What are my credentials for writing this book? I left India in August 1961, a few weeks after my twenty-first birthday and a few days before Indias fifteenth Independence Day, to study abroad and have since settled in the UK. But I have maintained a passionate interest in the fortunes of India and Indians. Distance has the advantage of lending clarity to ones view and enables one to cut out the noise and notice the signals. Of course, when I say something which is an unpalatable truth (often on TV programmes where I feature), I am reminded that I am really a foreigner. That reassures me that I have hit the spot I wanted to.

I have been writing about India off and on since 1967, when my very first article which was my take on how India encountered the West since the arrival of the Portuguese in 1498. I write regularly for the Indian Express and the Financial Express and did so for the Business Standard between 1996 and 2001.

This is my most recent attempt to understand India. I hope readers engage with it. India being what it is, and knowing my own predilections, I shall no doubt revisit the subject again and again.

Introduction
Two Unions

India has been an independent nation state for seventy years. As a civilization it is one of the oldest in the world. The novelty is the young nation state, not the old civilization.

It is best to contrast India with the European Union (EU) even though one is a collection of nations while the other is a single nation state.

The EU is fifty years old, a bit younger than India. As a civilization, Europe (which is larger than the EU) is ancient too, yet younger than India. The EU is 4,475,757 square kilometres in territorial size and has a population of 510 million in its twenty-eight constituent nations (soon to be twenty-seven when the UK withdraws) and twenty-four languages. India has 3,287,263 square kilometres of territory and a population of 1326 million. It has twenty-nine states and twenty-two official languagesthough in reality many more and thousands of dialects.

The Indian Union is a unified, single nation state. The EU is a union of independent countries. The motto of the EU is In Veritate Concordia which translates as united in diversity. This is not unlike Indias oft-repeated mantra unity in diversity.
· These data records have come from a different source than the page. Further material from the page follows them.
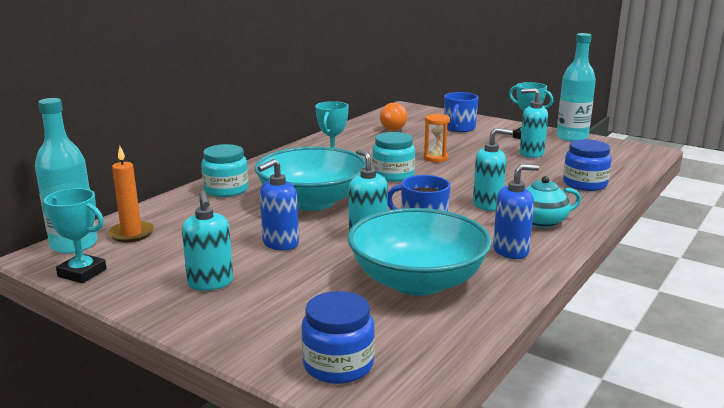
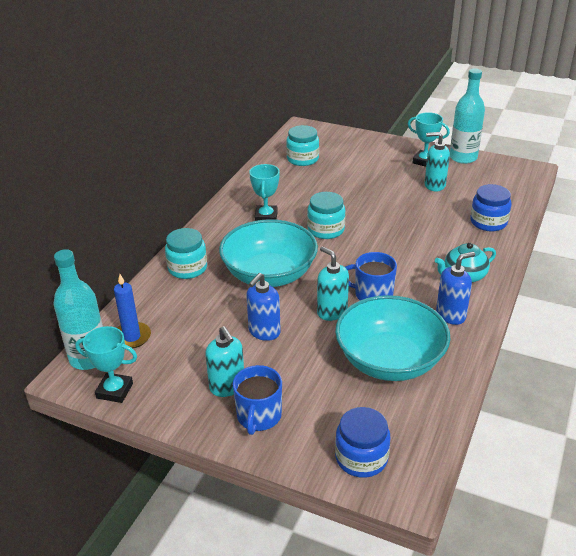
camera: 10 degrees left, 15 degrees up
(131, 234) = (132, 337): orange candle -> blue candle
(394, 127) = (302, 159): orange light bulb -> turquoise jar
(435, 158) = (354, 201): orange hourglass -> none
(459, 128) = (362, 154): blue mug -> blue mug (259, 416)
(488, 205) = (417, 260): turquoise soap dispenser -> none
The EU is a continuing experiment. Though the UK is withdrawing, other European countries may join it. Norway and Switzerland are not in the EU but associated with it. The EU wishes to integrate more closely.

At its birth, Partition broke up what was India before 1947. It was a larger union, but only in retrospect can we see that India since its pre-Independence days has travelled in a direction opposite to that of the EU. In the latter case, disparate and previously hostile nations came together in 1957 to form a union. India split at first into two units, India and Pakistan. There have been no further ructions within India unlike in its neighbour Pakistan which split into two. Why has this been so? The real challenge is to understand what forces have kept India united. It was not inevitable. It is the greatest achievement of independent India that it is, even after seventy years, a single nation state. It is an achievement easily taken for granted. Yet it has been hard work. India is also, among postcolonial countries, the most successful parliamentary democracy. It is a miracle of sorts.